[8] Annouchka

Publié le par zverouchka

Un soulagement intense envahis le garçon : il n’était pas seul, on ne l’avait pas oublié. Avoir parcouru tout ce chemin n’était pas une erreur : quelqu’un l’attendait.

Apercevant Joseph, la vieille dame arrêta sa chanson, fit un effort pour lever sa lanterne et considéra le garçon hirsute et dépenaillé qui se tenait devant elle avec un regard tendre et amusé.

 

- Bonsoir, Ivan. Est-ce le froid ou est-ce la peur qui te fait trembler comme un moineau terrifié ?

 

« Ivan ». Les larmes montèrent aux yeux de Joseph. Sa déception était immense. On l’avait confondu avec quelqu’un d’autre. Ce n’était pas lui qu’on espérait… Mais il se reprit, répondant poliment et tâchant de ne rien laisser paraître.

 

- Un peu des deux, Grand-mère. Je ne suis pas à l’aise ici et il est bien possible que je me sois égaré. Mais il fait sombre et vous vous trompez : je m’appelle…

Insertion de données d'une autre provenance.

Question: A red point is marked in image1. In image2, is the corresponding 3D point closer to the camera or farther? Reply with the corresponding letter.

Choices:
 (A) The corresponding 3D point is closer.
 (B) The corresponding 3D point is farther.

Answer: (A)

- On t’appelle Joseph, mais ton vrai nom est Ivan. Peu de monde connaît son véritable nom et c’est mieux ainsi : l’ayant appris, beaucoup ne sauraient qu’en faire.

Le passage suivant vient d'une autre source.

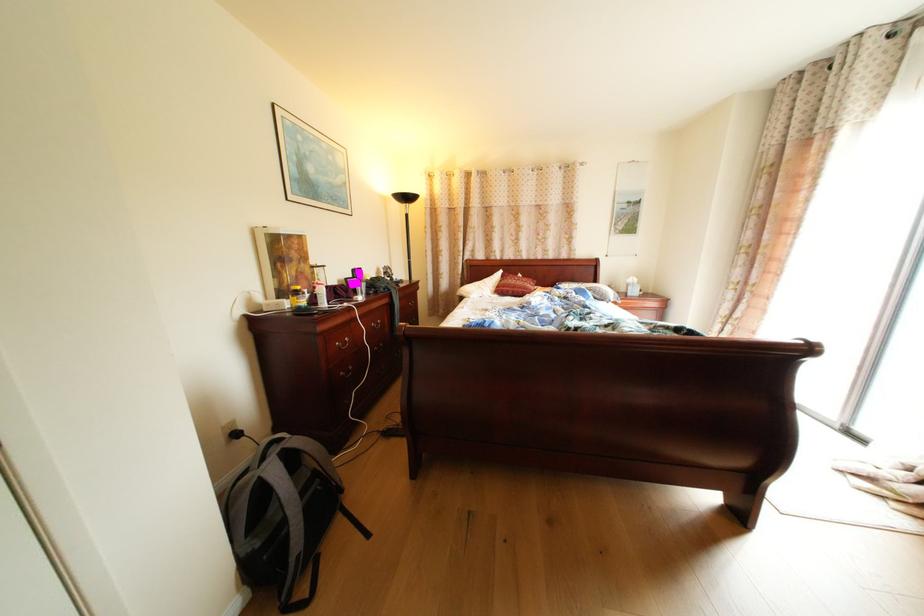
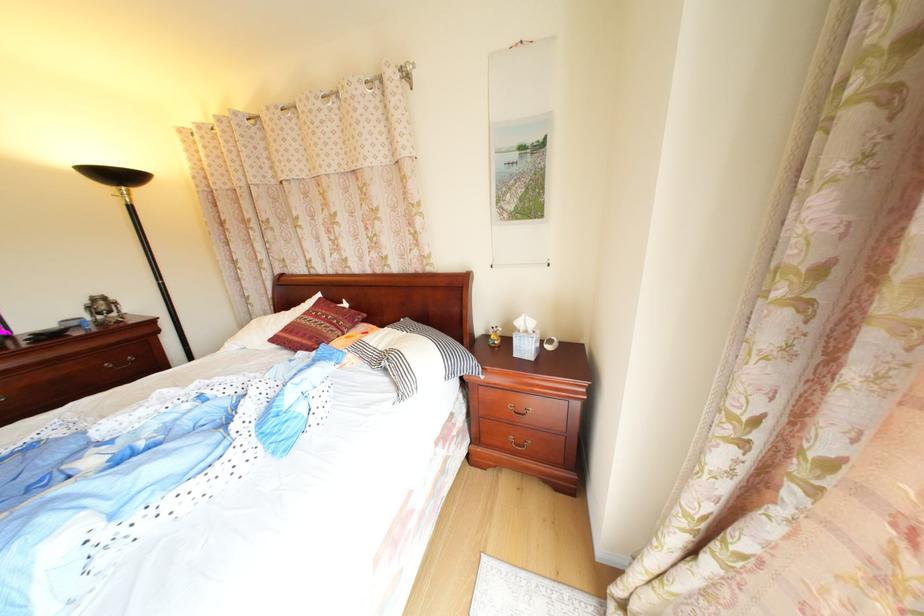
The images are taken continuously from a first-person perspective. In which direction are you moving?

The movement direction of the cameraman is right, forward.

Joseph accueillit cette annonce avec circonspection.

 

- M’aiderai-tu à remplir ce seau et à le porter jusque chez moi ?

- Bien sûr.

- Michka est malade et a besoin de soins. Tu passeras la nuit chez nous, ensuite…

La vieille dame regarda Joseph avec bonté et lui sourit.

- …nous verrons bien.

 

Joseph s’avança pour prendre délicatement le seau des mains de la vieille dame et approcha le récipient  de l’arrivée d’eau de la fontaine avec précautions, par égard pour le bel édifice.

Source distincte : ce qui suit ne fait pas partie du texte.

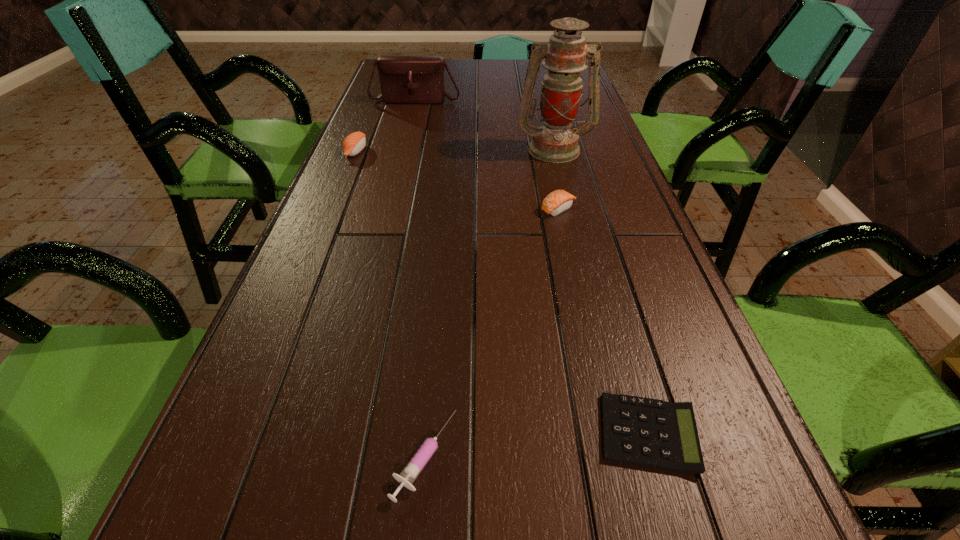
Find the location of a particular element. free location located on the front flap of the farthest object is located at coordinates (407, 131).

Where is `free space located 0.150m on the front of the fourth shortest object`? The height and width of the screenshot is (540, 960). free space located 0.150m on the front of the fourth shortest object is located at coordinates (339, 192).

This screenshot has height=540, width=960. Identify the location of vacant region located on the back of the nearer sushi. (543, 141).

You are a GUI agent. You are given a task and a screenshot of the screen. Output one action in this format:
    pyautogui.click(x=<x>, y=<y>)
    Task: Click on the free space located 0.320m on the right of the fifth tallest object
    The width and height of the screenshot is (960, 540).
    Given the screenshot: What is the action you would take?
    pyautogui.click(x=686, y=456)

This screenshot has height=540, width=960. I want to click on vacant space located on the left of the shortest object, so click(x=549, y=433).

This screenshot has height=540, width=960. Find the location of `shoulder bag present at the left edge`. shoulder bag present at the left edge is located at coordinates (404, 79).

The image size is (960, 540). Find the location of `sushi at the left edge`. sushi at the left edge is located at coordinates (354, 143).

Locate an element on the screen. The width and height of the screenshot is (960, 540). oil lamp that is at the right edge is located at coordinates (555, 142).

In order to click on sushi present at the right edge in this screenshot , I will do `click(558, 201)`.

Identify the location of calculator located at the right edge. (645, 432).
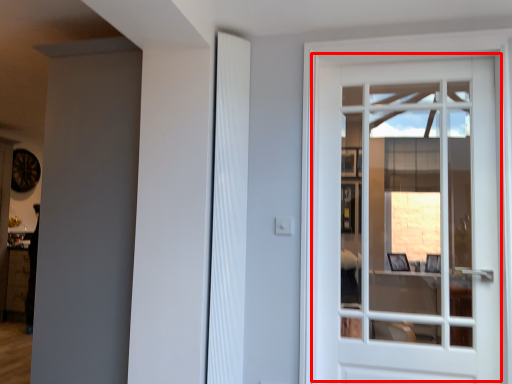
Question: In this image, where is door (annotated by the red box) located relative to shutter?

Choices:
 (A) left
 (B) right

Answer: (B)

Le gazouillis cristallin qui roulait dans le vieux seau de bois, les reflets de la lune qui dansaient sur la surface liquide, la vieille dame énigmatique qui se tenait à ses côtés, tout conférait à la scène qu’il était en train de vivre un caractère surnaturel. Etait-il vraiment éveillé ? La question effleura le garçon, qui l’estompa d’un sourire. Quelle importance ? Il était bien.

 

Une fois le seau rempli, il le posa à terre, rassembla ses maigres affaires et cala les deux fardeaux sur ses épaules du mieux qu’il pu. Ainsi harnaché, il signifia d’un regard à la vieille dame qui l’attendait qu’il était prêt à partir, et le curieux cortège s’ébranla. Devant lui, la vieille dame ouvrait la marche, se hâtant dans sa lenteur, le pas las mais assuré.  Elle était inquiète. « Michka est malade » pensa Joseph. « C’est pour elle qu’on se hâte ». Qui était Michka ? Une petite fille, sans doute. Fluette, elle aussi. Avec de longs cheveux roux…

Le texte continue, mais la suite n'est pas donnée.